Obsorge

Frauenorganisationen warnen: Geplante Kindschaftsrecht-Reform sei "antifeministisch"

Der Österreichische Frauenring ortet eine Novelle unter dem Deckmantel der Gleichstellung. Größter Kritikpunkt ist eine mögliche Automatisierung von Doppelresidenz und geteilter Obsorge. Dadurch würden sich Unterhaltszahlungen "massiv" verringern.

Bei einer gemeinsamen Pressekonferenz am Donnerstag haben mehrere Frauenorganisationen Kritik an der geplanten Kindschaftsrecht-Reform geäußert. Diese sei "antifeministisch", werde intransparent abgehandelt und binde Frauenorganisationen nicht genug ein, klagte Klaudia Frieben, Vorsitzende des Österreichischen Frauenrings. Laut ihr liegt bereits seit Sommer 2022 ein entsprechender Entwurf vor, der etwa eine automatische gemeinsame Obsorge und die Doppelresidenz vorsieht.

"Wir verwehren uns nicht gegen eine Reform, die aus familienrechtlicher Sicht mehr als notwendig ist, wir verwehren uns gegen die Vorhaben dieser Reform, wo feministische Ansätze mehr als dürftig sind", sagte Frieben. Größter Kritikpunkt war eine mögliche Automatisierung von Doppelresidenz und geteilter Obsorge bei getrennt lebenden Eltern.
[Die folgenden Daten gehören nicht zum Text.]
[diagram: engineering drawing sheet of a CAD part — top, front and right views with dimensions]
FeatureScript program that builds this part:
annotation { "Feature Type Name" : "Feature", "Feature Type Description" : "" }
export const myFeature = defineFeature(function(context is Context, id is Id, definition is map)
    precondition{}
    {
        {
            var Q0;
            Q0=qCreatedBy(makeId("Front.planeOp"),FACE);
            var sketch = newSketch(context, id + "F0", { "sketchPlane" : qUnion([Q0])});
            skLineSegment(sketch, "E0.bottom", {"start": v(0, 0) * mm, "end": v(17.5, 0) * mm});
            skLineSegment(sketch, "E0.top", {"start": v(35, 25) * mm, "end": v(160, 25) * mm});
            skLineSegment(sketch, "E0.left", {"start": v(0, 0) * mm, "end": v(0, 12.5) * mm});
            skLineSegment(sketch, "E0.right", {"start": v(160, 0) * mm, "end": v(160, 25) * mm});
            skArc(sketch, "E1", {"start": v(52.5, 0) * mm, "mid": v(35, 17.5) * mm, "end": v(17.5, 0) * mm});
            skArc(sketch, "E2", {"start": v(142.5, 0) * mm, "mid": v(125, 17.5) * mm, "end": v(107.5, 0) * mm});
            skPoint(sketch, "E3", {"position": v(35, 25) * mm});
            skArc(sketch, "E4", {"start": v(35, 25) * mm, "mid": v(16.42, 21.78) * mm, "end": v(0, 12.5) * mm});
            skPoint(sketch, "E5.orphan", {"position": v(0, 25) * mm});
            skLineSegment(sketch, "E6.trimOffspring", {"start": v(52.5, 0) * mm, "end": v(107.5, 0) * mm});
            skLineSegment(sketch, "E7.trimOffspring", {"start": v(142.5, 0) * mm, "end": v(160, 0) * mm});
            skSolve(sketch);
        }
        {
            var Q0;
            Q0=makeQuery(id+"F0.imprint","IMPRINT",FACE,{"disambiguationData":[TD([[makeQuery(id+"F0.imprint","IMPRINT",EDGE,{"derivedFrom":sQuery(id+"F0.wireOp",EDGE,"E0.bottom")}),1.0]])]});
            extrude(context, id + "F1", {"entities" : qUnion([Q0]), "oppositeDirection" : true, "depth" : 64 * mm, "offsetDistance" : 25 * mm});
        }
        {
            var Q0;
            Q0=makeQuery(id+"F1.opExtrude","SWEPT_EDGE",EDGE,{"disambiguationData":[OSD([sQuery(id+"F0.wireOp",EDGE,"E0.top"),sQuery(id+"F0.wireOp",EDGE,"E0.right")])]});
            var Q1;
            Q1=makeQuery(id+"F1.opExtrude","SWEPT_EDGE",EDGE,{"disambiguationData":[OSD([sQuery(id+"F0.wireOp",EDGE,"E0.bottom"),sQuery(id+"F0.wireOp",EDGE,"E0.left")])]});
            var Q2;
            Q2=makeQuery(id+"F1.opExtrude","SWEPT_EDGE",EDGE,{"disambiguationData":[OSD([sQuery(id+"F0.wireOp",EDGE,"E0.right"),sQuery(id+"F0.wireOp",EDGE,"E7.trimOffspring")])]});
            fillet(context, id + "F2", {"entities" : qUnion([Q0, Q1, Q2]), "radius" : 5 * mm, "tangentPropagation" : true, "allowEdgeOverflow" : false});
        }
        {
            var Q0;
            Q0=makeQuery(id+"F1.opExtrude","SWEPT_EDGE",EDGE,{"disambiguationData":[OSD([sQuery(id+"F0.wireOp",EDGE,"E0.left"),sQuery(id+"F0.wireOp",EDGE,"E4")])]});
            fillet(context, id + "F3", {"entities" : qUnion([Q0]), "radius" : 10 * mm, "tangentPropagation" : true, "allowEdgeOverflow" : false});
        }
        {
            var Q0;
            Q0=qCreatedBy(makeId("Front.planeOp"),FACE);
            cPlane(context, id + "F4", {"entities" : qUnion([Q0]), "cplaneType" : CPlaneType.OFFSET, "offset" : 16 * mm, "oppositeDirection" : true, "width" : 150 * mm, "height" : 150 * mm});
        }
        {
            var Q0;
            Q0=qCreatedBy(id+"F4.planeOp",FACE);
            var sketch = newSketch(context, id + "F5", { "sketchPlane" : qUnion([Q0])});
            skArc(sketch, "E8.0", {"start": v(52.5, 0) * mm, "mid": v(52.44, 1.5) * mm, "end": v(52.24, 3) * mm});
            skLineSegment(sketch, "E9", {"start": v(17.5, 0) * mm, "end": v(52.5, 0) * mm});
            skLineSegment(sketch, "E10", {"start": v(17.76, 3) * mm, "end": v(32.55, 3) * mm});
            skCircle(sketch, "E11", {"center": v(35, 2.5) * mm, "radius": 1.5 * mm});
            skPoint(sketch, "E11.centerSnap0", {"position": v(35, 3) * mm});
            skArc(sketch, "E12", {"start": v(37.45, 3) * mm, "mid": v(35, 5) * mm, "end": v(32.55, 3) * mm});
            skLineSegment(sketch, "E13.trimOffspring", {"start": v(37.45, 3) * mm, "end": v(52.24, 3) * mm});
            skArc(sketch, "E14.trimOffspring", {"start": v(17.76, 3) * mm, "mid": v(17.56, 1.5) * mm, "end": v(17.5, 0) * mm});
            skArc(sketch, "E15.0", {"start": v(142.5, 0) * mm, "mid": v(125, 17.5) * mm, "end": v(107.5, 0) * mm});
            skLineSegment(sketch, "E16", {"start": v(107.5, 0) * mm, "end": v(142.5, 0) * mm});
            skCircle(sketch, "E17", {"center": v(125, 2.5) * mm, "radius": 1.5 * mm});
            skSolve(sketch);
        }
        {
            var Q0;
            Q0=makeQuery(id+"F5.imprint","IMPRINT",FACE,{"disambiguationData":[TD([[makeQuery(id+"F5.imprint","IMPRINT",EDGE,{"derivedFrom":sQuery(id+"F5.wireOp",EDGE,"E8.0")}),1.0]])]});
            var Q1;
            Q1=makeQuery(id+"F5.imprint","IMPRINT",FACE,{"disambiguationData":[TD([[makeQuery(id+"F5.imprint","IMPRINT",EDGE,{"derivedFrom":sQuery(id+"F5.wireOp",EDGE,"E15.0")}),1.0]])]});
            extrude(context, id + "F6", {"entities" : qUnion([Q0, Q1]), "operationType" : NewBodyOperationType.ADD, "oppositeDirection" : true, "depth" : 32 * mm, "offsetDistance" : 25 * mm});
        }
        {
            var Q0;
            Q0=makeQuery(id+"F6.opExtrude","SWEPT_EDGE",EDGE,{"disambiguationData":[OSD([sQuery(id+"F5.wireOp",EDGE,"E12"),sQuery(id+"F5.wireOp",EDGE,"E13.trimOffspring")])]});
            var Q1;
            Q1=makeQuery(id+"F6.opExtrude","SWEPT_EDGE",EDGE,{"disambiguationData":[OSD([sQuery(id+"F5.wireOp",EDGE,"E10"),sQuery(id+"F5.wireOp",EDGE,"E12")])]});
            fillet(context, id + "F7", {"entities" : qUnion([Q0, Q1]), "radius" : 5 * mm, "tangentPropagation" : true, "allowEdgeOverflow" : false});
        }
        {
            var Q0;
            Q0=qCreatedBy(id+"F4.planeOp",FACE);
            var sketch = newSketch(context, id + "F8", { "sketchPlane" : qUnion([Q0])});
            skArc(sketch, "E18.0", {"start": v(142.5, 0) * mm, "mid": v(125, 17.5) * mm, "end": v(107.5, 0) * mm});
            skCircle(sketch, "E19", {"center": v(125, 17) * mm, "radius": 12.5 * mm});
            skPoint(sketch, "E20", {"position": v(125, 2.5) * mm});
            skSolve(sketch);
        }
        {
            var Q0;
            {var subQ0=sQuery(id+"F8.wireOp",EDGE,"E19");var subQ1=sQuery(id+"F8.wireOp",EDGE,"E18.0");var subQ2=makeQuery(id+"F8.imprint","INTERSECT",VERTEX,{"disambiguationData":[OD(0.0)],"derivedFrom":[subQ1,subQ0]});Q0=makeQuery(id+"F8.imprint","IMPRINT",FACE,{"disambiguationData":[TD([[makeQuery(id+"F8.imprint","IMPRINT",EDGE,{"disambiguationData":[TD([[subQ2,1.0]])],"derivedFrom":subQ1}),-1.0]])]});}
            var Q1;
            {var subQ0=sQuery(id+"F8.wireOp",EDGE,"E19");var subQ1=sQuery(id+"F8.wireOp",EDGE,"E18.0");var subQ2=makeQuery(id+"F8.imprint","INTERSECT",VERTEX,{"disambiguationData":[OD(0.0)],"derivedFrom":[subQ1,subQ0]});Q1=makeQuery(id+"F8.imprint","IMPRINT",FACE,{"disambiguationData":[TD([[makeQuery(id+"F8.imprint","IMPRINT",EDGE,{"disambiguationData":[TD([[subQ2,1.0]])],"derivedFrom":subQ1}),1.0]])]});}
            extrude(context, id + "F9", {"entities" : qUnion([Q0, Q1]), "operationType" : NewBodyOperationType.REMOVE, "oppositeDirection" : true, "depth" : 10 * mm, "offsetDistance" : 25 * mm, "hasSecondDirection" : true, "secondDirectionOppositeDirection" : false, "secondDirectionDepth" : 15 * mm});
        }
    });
Dadurch würden sich Unterhaltszahlungen "massiv" verringern, was "aufgrund der aktuellen Einkommen von Frauen auch hier den Weg in die Frauen- und Kinderarmut bedeutet".

Expertin: „Kind wird zur Ware"

Beabsichtigt sei auch, mit einer Betreuungs-App die Betreuung zu Regeln und den Unterhalt zu berechnen. Dadurch werde das Kind zur Ware, kritisierte Frieben. Damit greife der Staat erheblich in die Gestaltung des Privat- und Familienlebens ein, bemängelte Familienrechtsanwältin Christine Kolbitsch.

Sie kritisierte auch, dass Vertreterinnen von Frauenorganisationen nicht in das Gesetzgebungsprojekt eingebunden werden. Im Herbst 2021 habe es zwar Einzelgespräche von Vertreterinnen mit der Justizministerin gegeben, danach wurde man aber nicht mehr über Neuerungen informiert. Über die Inhalte der Reformen wisse man daher nur "vom Hörensagen".

Aus dem Justizministerium heißt es dazu, dass der Entwurf derzeit erarbeitet werde. Wie bisher werde es auch in Zukunft Gespräche mit Stakeholdern und Frauenorganisationen geben. Ziel sei eine "feministische Reform" mit Fokus auf Frauen- und Kinderrechte sowie Gewaltschutz.

Unterstützung vom Staat dringend notwendig

Damit etwa eine Doppelresidenz funktionieren könne, brauche es Unterstützung vom Staat, sowohl in finanzieller Hinsicht als auch bei der Betreuung, sagte Christine Laimer, Diplompsychologin von "die Brücke - Arbeitsgemeinschaft für Familien im Umbruch". "Es braucht dringend Lohntransparenz und bessere Bezahlung der Care-Arbeit".

Ein weiterer großer Kritikpunkt seien die langen Verhandlungsdauern und damit oftmals verbundenen hohen Anwaltskosten, so Andrea Czak, geschäftsführende Obfrau von"Feministische Alleinerzieherinnen". An die Justizministerin appellierte sie: "Wollen sie wirklich, dass sie die Väterrechtler feiern, und nicht die Feministinnen?"

Gleichstellung könne mit diesem Gesetz nicht erreicht werden, betonten die Vertreterinnen abschließend. Es brauche staatliche Unterhaltsgarantie für jedes Kind, eine Evaluierungsstudie der letzten Reform und weitere Gespräche, anstatt automatischer gemeinsamer Obsorge oder Doppelresidenz.